IF 3.2 3区计算机科学 Q3 COMPUTER SCIENCE, SOFTWARE ENGINEERING

Software and Systems Modeling Pub Date : 2026-01-01 Epub Date: 2025-06-24 DOI:10.1007/s10270-025-01293-2

Ebtihal Althubiti, Blair Archibald, Michele Sevegnani

{"title":"Formalising privacy regulations with bigraphs.","authors":"Ebtihal Althubiti, Blair Archibald, Michele Sevegnani","doi":"10.1007/s10270-025-01293-2","DOIUrl":null,"url":null,"abstract":"With many governments regulating the handling of user data-the General Data Protection Regulation, the California Consumer Privacy Act, and the Saudi Arabian Personal Data Protection Law-ensuring systems comply with data privacy legislation is of high importance. Checking compliance is a tricky process and often includes many manual elements. We propose that formal methods, that model systems mathematically, can provide strong guarantees to help companies prove their adherence to legislation. To increase usability we advocate a diagrammatic approach, based on bigraphical reactive systems, where privacy experts can explicitly visualise the systems and describe updates, via rewrite rules, that describe system behaviour. The rewrite rules allow flexibility in integrating privacy policies with user-specified systems. We focus on modelling notions of providing consent, withdrawing consent, purpose limitations, the right to access and sharing data with third parties, and define privacy properties that we want to prove within the systems. Properties are expressed using the computation tree logic and proved using model checking.
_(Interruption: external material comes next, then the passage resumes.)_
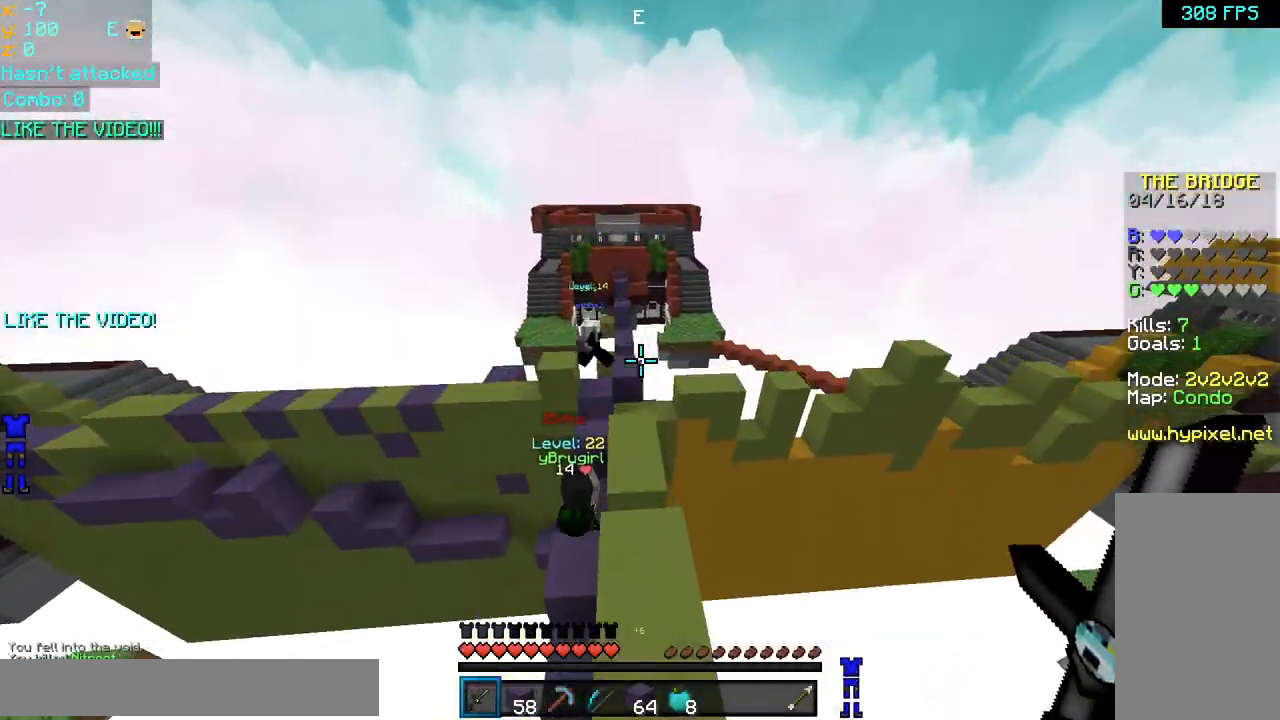
{"keys": ["right", "up"], "mouse": [], "events": [[280, "right", "down"], [400, "mouse_left", "down"], [480, "mouse_left", "up"]]}
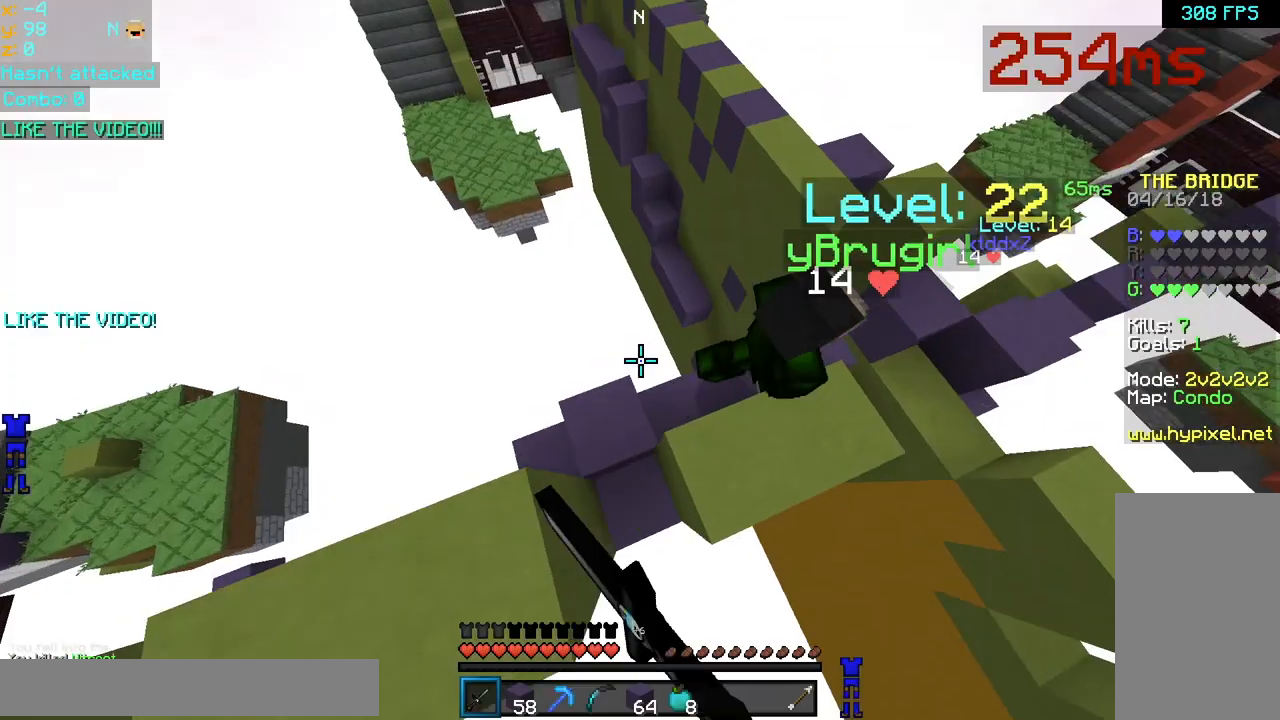
{"keys": ["space", "up"], "mouse": ["left"], "events": [[40, "mouse_left", "down"], [40, "up", "up"], [120, "mouse_left", "up"], [160, "mouse_left", "down"], [160, "up", "down"], [240, "mouse_left", "up"], [240, "right", "up"], [320, "mouse_left", "down"], [400, "mouse_left", "up"], [440, "space", "down"], [480, "mouse_left", "down"]]}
To show the generality of the proposed framework, we apply it to two examples: a bank notification system, inspired by Monzo's privacy policy, and a cloud-based home healthcare system based on the Fitbit app's privacy policy.","PeriodicalId":49507,"journal":{"name":"Software and Systems Modeling","volume":"25 2","pages":"487-513"},"PeriodicalIF":3.2000,"publicationDate":"2026-01-01","publicationTypes":"Journal Article","fieldsOfStudy":null,"isOpenAccess":false,"openAccessPdf":"https://www.ncbi.nlm.nih.gov/pmc/articles/PMC12996049/pdf/","citationCount":"0","resultStr":null,"platform":"Semanticscholar","paperid":null,"PeriodicalName":"Software and Systems Modeling","FirstCategoryId":"94","ListUrlMain":"https://doi.org/10.1007/s10270-025-01293-2","RegionNum":3,"RegionCategory":"计算机科学","ArticlePicture":[],"TitleCN":null,"AbstractTextCN":null,"PMCID":null,"EPubDate":"2025/6/24 0:00:00","PubModel":"Epub","JCR":"Q3","JCRName":"COMPUTER SCIENCE, SOFTWARE ENGINEERING","Score":null,"Total":0}

引用次数: 0

Abstract

With many governments regulating the handling of user data-the General Data Protection Regulation, the California Consumer Privacy Act, and the Saudi Arabian Personal Data Protection Law-ensuring systems comply with data privacy legislation is of high importance. Checking compliance is a tricky process and often includes many manual elements. We propose that formal methods, that model systems mathematically, can provide strong guarantees to help companies prove their adherence to legislation. To increase usability we advocate a diagrammatic approach, based on bigraphical reactive systems, where privacy experts can explicitly visualise the systems and describe updates, via rewrite rules, that describe system behaviour. The rewrite rules allow flexibility in integrating privacy policies with user-specified systems. We focus on modelling notions of providing consent, withdrawing consent, purpose limitations, the right to access and sharing data with third parties, and define privacy properties that we want to prove within the systems. Properties are expressed using the computation tree logic and proved using model checking. To show the generality of the proposed framework, we apply it to two examples: a bank notification system, inspired by Monzo's privacy policy, and a cloud-based home healthcare system based on the Fitbit app's privacy policy.

Abstract Image

查看原文本刊更多论文

用图表形式化隐私法规。

由于许多政府都在规范用户数据的处理——《通用数据保护条例》、《加州消费者隐私法》和《沙特阿拉伯个人数据保护法》——确保系统符合数据隐私立法是非常重要的。检查遵从性是一个棘手的过程，通常包括许多手工元素。我们建议，正式的方法，即数学模型系统，可以提供强有力的保证，帮助公司证明他们遵守法律。为了提高可用性，我们提倡一种基于图形反应系统的图解方法，隐私专家可以通过重写描述系统行为的规则，明确地将系统可视化并描述更新。重写规则允许灵活地将隐私策略与用户指定的系统集成在一起。我们专注于提供同意、撤回同意、目的限制、访问和与第三方共享数据的权利等概念的建模，并定义我们想要在系统中证明的隐私属性。属性用计算树逻辑表示，用模型检验证明。为了展示所提出框架的通用性，我们将其应用于两个例子：受Monzo隐私政策启发的银行通知系统，以及基于Fitbit应用程序隐私政策的基于云的家庭医疗保健系统。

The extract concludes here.